Supplementary material
The supplementary material for this article can be found at https://doi.org/10.1017/S2045796019000568.
Data
The Australian Data Archive (ADA) provided us with the YMM data. We are not able to directly share the YMM survey data but researchers in- and outside of Australia can apply for the data with the ADA. The data application form, documentations, and, ones ADA granted access, the data itself can be accessed here.
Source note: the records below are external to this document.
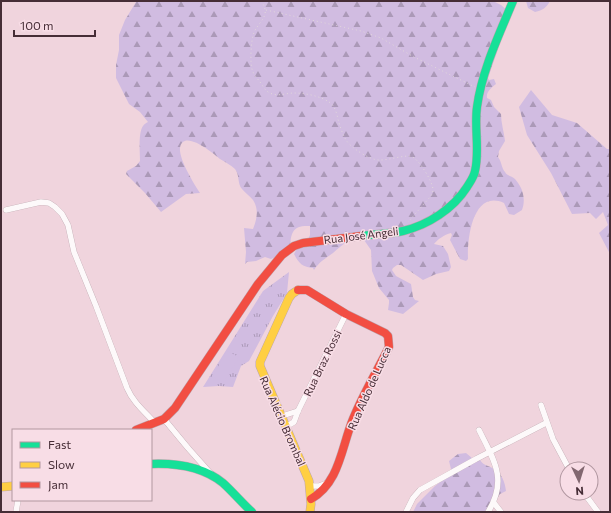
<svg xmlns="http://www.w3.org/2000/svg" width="611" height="513" viewBox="0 0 611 513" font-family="Commissioner,sans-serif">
	<defs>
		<pattern id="forest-firs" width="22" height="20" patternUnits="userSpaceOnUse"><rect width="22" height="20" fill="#d1bce1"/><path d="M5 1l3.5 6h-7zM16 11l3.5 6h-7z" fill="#ab99b7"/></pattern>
		<pattern id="park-tufts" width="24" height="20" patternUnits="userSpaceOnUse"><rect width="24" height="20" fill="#d1bce1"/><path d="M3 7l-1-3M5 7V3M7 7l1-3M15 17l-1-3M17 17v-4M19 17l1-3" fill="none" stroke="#ab99b7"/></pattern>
	</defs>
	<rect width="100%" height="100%" fill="#f0d4dd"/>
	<g fill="url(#forest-firs)">
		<path d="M135 1H493L501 5 508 11V13L497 52 488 78 489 80 494 79 496 84C491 88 486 92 487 98L491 100 494 107 501 114C501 123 504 132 505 141L499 151 498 157C502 162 501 167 505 172 507 176 512 176 515 179 523 188 526 199 522 210L514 215 509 214 504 203C473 189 467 238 468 259L466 261 460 259 450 240 452 235 451 233C444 235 438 239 434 244L443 246 448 254 451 267 449 271 436 274 423 280 401 265H397L393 268 392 270 396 276 411 284 413 297 415 300 419 301 403 314 388 310 389 303V300L379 288 372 271 371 250 364 240C348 238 344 244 333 253 325 259 320 261 314 270L313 268C303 267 299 264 294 254L298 247 307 242 310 235V226C293 225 291 232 290 247L282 254 271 259 265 257 256 261 247 262 245 264 246 252 244 228 253 229C257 219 259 209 253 200 250 196 245 193 242 189 237 184 240 175 235 169 231 165 225 162 220 159 214 154 183 128 180 148 179 159 192 180 198 190L200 193 186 194 161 212 145 193 126 174 127 171 136 166 140 161C140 152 138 133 143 126 144 124 146 123 148 122L140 112 129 104 116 78V65L119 50V35L125 20 136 2Z"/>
		<path d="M526 1H550C546 8 543 10 535 12L528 8Z"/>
		<polygon points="531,90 552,115 577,123 607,149 610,149 610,254 599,233 608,225 603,212 596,219 590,213 572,214 551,173 527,135 519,107"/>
		<path d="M466 453 472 458 480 460C484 466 488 465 494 469 502 474 505 482 506 491L500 494 488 512H413L417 504 435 486 448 476 451 469 449 461 458 454Z"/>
	</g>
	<polygon fill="url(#park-tufts)" points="289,272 287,293 273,316 249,361 241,366 233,387 219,386 203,387 263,291"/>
	<polygon fill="#d1bce1" points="227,351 239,357 224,382 212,377"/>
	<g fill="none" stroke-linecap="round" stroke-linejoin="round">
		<g stroke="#bca5ad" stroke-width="6">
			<g id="street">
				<path d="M6 210 41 202 49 203 55 207 62 214 68 225 74 252 96 306 127 388C133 402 144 411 154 422"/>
				<polyline points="541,405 553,439 569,469"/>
				<polyline points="282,416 298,411"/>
				<polyline points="164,419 188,448 212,475"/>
				<polyline points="287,426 294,422 298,411 346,314"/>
				<path d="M479 430C494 460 508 480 488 512"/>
				<polyline points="310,486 319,486 327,483"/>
				<polyline points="584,493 598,512"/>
				<polyline points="494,503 501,512"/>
				<polyline points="16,512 18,500"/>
				<polyline points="406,512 413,498 420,490 476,459 546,423"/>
			</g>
		</g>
		<g stroke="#bca5ad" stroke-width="9">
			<g id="fast">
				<path d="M361 236C375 234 390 234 403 231 428 225 453 209 467 187 470 182 474 177 475 171 480 150 474 128 477 107 482 70 499 35 513 1"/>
				<path d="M151 464C176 463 203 467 223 483 233 492 242 503 252 512"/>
			</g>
		</g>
		<g stroke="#bca5ad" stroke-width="9">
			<g id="slow">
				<polyline points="298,290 292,294 289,298 260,362 260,366 309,481 311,504 310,512"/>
				<polyline points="1,487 13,486"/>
			</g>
		</g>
		<g stroke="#bca5ad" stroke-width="9">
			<g id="jam">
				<path d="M298 290H307L346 314 385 333 388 336 389 347C377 371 363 394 353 419 341 448 340 482 311 499"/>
				<polyline points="136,430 164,419 175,408 258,284 282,255 294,246 303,243 361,236"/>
			</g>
		</g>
		<g stroke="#e2d8db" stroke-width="1" stroke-dasharray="1 3" stroke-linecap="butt">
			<path d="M261 1C273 17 256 22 253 36 251 43 250 62 252 69 253 74 257 78 260 82 263 86 265 91 270 93 277 97 286 93 294 93 305 93 320 96 329 102 336 106 337 116 339 123 341 129 343 135 346 140 351 148 370 160 379 160 390 160 399 156 410 156 418 157 433 182 433 190 433 193 432 194 431 196L408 222"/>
			<polyline points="266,10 361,31 381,38 414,57 475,87"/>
		</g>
		<use href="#street" stroke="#fdf9fa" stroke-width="5.5"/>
		<use href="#fast" stroke="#16e098" stroke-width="8"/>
		<use href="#slow" stroke="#ffcf43" stroke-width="8"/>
		<use href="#jam" stroke="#f24e42" stroke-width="8"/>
	</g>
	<g text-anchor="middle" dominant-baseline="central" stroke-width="3" stroke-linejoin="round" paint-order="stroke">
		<g font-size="11" fill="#462d36" stroke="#f8dde6">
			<text transform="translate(361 235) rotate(-7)">Rua José Angeli</text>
			<text transform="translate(322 363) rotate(-64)">Rua Braz Rossi</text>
			<text transform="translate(369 388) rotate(-66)">Rua Aldo de Lucca</text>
			<text transform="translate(283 421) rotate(66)">Rua Alécio Brombal</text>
		</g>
	</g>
	<rect width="611" height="513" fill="none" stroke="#462d36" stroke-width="4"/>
	<rect x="12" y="429" width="140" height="72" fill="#f8dde6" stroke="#b197a0"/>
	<rect x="20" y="442" width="20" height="6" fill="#16e098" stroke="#b197a0"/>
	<text x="48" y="449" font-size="12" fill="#462d36">Fast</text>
	<rect x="20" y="462" width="20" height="6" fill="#ffcf43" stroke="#b197a0"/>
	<text x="48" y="469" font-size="12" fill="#462d36">Slow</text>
	<rect x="20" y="482" width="20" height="6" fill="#f24e42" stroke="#b197a0"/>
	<text x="48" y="489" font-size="12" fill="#462d36">Jam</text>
	<g transform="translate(579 481) rotate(176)"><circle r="19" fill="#f8dde6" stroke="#b197a0"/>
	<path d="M0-3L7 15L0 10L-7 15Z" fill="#826770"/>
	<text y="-6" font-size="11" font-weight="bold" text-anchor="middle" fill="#462d36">N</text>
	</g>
	<path d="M14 30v6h81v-6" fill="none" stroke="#462d36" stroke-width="2"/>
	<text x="20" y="30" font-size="12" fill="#462d36" stroke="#f8dde6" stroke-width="3" paint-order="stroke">100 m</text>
</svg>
Stata and R scripts that were used for statistical analyses in this publication can be found in the online Appendix (online Supplementary eMaterial 2).
Acknowledgements
We would like to thank all the families that participated in the survey; the survey team and reference group for implementing the survey; the University of Western Australia, the Telethon Kids Institute, Roy Morgan Research and the team of interviewers for conducting the survey.
Financial support
N.S. was funded by the Swiss National Science Foundation (SNSF) Early Postdoc. Mobility fellowship (grant number: P2BEP3_181901). N.S.'s funders had no role in study design, data collection and analysis, decision to publish or preparation of the manuscript. This study uses data from the Young Minds Matter survey which was funded by the Australian Government Department of Health.
Conflict of interest
None.
Ethical standards
The Ethics Committee of the Australian Government Department of Health approved the survey and the Human Ethics Research Office of the University of Queensland exempted the current study from ethics review.